Even for people whose sleep styles are more compatible, some choose to sleep separately in order to maintain their space and independence. Having a private bedroom ensures that a person will always have her own space to retreat to, and frees her from the constraints of constant togetherness. The National Association of Home Builders has found that the need for privacy has even begun to influence home design. They report that since 1990, the number of requests for homes with two master bedrooms has increased, and that by 2015, up to 60 percent of all upscale homes will have dual master bedrooms and bathrooms.
Some couples aren’t satisfied with separate bedrooms—they need separate houses. The number of married couples choosing what sociologists call “living apart together,” are on the rise. These couples choose to live in separate houses in order to preserve their privacy and independence. Woody Allen and Mia Farrow famously lived apart, in apartments on opposite sides of Central Park. In England, Tim Burton and Helena Bonham Carter have separate houses connected by a hallway. Proponents of LAT relationships claim that they enjoy all the regular benefits of a relationship, without the hassle of sharing someone else’s space.
Separation or Distance?
While some marriage therapists and counselors have a “whatever works” attitude about couples sleeping apart, some are not convinced that it’s the best thing for any relationship. Dr. Willard Harley, author of Love Busters: Overcoming the Habits That Destroy Romantic Love, says, “Whenever I see a couple wanting private time—they want to be alone, they want their own friends, they don’t want to feel like they’re joined at the hip—my immediate question is, ‘What is it about being together that bothers you?’”
Dr. Harley and some other psychologists feel that sleeping together is an integral part of any couple’s relationship, and it’s a necessary negotiation. Furthermore, demanding separate sleep space can be just a sign of people being self-absorbed and afraid of commitment. Marriage requires sacrifice and togetherness, and they see sleeping separately as the ultimate selfish indulgence. Some therapists look for underlying reasons that a couple might choose to sleep separately, such as if one party has a problem with sharing or compromise.
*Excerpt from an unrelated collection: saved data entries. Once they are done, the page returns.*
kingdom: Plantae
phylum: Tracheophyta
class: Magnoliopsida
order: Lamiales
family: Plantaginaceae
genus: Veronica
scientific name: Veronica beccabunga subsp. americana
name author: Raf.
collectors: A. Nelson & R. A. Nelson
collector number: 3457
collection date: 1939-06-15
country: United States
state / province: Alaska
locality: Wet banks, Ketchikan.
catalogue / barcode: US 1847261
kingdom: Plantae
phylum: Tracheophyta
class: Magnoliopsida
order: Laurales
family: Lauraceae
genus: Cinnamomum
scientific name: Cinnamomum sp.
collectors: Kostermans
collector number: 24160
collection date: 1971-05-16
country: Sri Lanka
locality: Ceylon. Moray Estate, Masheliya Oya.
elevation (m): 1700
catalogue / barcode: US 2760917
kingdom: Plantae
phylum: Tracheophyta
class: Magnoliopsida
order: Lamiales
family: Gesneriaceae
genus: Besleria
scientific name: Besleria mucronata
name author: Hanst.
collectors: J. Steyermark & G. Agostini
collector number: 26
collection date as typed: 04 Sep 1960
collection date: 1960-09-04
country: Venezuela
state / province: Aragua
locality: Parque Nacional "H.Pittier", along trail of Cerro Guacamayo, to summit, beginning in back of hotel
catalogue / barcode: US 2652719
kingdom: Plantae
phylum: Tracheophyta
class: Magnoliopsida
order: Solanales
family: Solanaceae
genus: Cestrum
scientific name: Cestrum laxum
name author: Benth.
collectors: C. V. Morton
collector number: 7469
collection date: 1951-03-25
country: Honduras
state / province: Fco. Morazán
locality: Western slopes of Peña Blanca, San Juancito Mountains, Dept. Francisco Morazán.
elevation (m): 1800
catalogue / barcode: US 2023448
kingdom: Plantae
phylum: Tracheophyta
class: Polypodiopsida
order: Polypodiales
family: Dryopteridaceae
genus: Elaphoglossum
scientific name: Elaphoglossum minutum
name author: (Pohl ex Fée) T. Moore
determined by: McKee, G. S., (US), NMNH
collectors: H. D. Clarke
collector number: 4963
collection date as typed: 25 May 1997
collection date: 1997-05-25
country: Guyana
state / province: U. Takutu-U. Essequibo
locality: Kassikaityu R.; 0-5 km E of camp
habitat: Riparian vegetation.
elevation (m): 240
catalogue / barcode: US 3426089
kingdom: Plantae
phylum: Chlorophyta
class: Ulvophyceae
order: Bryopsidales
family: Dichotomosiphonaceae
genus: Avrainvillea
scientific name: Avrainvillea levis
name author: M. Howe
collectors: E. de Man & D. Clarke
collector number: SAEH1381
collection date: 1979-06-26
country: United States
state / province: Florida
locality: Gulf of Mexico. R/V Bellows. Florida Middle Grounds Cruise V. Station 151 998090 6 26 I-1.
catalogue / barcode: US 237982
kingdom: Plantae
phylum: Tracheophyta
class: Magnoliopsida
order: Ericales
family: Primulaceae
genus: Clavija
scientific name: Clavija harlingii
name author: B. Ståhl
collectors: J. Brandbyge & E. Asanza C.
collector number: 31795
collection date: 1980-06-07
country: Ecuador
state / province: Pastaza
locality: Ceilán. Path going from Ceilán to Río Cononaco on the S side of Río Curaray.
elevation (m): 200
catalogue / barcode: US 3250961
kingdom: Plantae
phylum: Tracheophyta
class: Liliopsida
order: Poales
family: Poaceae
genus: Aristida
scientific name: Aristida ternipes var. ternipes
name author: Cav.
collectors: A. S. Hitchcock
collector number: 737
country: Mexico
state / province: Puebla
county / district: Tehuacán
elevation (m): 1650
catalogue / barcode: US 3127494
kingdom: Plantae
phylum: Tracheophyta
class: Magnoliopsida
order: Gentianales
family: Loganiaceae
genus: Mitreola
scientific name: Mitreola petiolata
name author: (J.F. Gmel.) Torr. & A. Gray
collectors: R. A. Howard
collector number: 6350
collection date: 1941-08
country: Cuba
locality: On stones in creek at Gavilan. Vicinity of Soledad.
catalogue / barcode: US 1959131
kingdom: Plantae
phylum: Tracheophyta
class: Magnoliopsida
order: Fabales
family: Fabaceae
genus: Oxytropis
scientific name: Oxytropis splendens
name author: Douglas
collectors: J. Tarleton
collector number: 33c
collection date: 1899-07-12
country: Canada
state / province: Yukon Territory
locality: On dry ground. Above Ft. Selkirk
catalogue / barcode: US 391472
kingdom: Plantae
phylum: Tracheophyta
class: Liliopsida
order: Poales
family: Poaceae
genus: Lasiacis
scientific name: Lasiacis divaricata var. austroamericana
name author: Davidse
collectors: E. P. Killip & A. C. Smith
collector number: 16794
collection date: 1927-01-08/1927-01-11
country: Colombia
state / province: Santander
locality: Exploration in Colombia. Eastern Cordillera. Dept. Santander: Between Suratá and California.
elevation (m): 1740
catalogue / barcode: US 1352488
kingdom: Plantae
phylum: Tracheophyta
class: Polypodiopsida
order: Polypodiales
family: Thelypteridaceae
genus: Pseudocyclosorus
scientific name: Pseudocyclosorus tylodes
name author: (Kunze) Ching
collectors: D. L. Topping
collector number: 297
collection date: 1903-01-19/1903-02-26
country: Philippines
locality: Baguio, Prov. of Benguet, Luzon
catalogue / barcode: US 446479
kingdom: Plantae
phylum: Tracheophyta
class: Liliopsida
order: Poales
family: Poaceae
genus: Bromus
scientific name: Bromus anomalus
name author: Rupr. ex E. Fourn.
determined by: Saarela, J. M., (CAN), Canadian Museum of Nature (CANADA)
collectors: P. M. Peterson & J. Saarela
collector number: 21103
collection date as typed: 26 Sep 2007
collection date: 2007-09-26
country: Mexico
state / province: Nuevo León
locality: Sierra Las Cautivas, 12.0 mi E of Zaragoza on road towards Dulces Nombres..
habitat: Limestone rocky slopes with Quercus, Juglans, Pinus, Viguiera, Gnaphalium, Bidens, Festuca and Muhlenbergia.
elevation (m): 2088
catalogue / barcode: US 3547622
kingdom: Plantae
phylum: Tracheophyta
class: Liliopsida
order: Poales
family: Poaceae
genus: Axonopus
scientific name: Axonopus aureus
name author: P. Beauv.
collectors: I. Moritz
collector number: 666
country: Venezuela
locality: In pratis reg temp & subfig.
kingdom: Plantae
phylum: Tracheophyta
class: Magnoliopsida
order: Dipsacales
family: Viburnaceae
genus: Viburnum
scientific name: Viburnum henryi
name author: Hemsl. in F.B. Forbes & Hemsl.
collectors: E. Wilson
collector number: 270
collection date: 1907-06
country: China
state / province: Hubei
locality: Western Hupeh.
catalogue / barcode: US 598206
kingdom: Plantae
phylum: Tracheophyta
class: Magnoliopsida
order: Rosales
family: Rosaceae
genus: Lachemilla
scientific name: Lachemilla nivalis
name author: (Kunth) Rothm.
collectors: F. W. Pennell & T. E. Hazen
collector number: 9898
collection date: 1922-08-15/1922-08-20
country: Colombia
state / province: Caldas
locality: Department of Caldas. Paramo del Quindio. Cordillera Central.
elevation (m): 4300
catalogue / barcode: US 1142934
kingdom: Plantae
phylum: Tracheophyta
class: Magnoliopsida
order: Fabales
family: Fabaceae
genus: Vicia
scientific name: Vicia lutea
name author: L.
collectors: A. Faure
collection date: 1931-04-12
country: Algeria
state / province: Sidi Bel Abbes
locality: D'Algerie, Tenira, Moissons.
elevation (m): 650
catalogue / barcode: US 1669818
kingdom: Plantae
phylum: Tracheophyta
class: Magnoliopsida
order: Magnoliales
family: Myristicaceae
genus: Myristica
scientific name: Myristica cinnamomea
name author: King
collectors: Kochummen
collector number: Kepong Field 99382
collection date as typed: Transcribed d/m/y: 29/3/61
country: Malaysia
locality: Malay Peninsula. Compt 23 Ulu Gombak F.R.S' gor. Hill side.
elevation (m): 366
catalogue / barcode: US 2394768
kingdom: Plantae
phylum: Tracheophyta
Sleeping apart can be a sign of emotional distance.
In hectic lives, sleep is sometimes the only quality time that couples get to spend with each other, and what starts out as a simple logistical solution can chip away at intimacy if people aren’t diligent about maintaining romance in other ways. Many couples who are sleeping in separate beds report that their relationships have not suffered; in fact, their renewed energy allows them to devote more of their waking hours to go on dates and spend time together. They say that the constant exhaustion and tension that used to plague their relationships has disappeared, and that separate rooms helps them reclaim some of the spark and excitement of dating. Sleeping separately requires that couples commit to togetherness in other ways.
Obsessing about sleeping together reflects how we tend to have a very limited view of what a healthy marriage should look like. In reality, people should do whatever works for them, whether it’s sleeping in separate beds or even taking separate vacations. I know couples who share a bed, but maintain separate sheets and duvets to forestall fights over the blanket. If sleeping apart at night makes you a better partner during the day, then it’s probably a worthwhile tradeoff. As for my partner and I, we’re going to stick it out for a while, but we’re at least on the hunt for a bigger bed.